To be done:
Render every item below as a two-column CSV with the headers item_text and logged_time, giving one row per item. Put each item's text and its logged time in their own quoted fields, replace line breaks with spaces, and leave the pictures out.
>> START Data for the task
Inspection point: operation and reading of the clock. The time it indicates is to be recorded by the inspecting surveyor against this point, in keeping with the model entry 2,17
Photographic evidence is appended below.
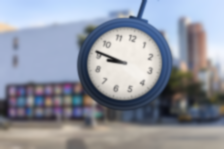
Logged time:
8,46
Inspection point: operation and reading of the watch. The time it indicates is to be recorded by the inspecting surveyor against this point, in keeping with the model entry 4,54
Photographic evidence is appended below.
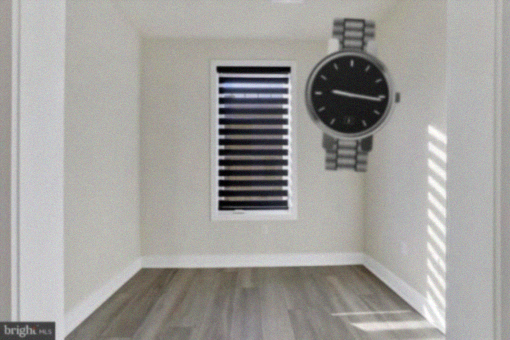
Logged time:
9,16
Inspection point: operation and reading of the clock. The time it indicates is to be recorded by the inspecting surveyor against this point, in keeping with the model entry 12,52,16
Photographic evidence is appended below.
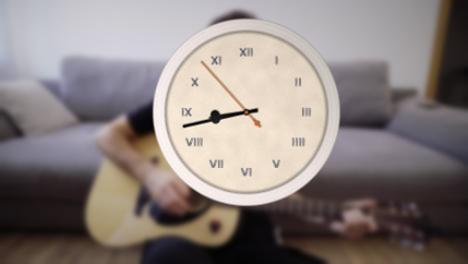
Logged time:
8,42,53
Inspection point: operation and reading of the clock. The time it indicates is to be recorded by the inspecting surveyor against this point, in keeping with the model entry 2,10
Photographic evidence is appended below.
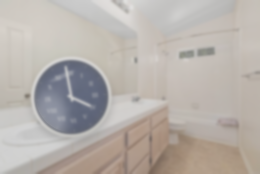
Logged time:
3,59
>> END Data for the task
Output for this exercise:
item_text,logged_time
"Inspection point: operation and reading of the clock. The time it indicates is to be recorded by the inspecting surveyor against this point, in keeping with the model entry 2,17 Photographic evidence is appended below. Logged time:","8,46"
"Inspection point: operation and reading of the watch. The time it indicates is to be recorded by the inspecting surveyor against this point, in keeping with the model entry 4,54 Photographic evidence is appended below. Logged time:","9,16"
"Inspection point: operation and reading of the clock. The time it indicates is to be recorded by the inspecting surveyor against this point, in keeping with the model entry 12,52,16 Photographic evidence is appended below. Logged time:","8,42,53"
"Inspection point: operation and reading of the clock. The time it indicates is to be recorded by the inspecting surveyor against this point, in keeping with the model entry 2,10 Photographic evidence is appended below. Logged time:","3,59"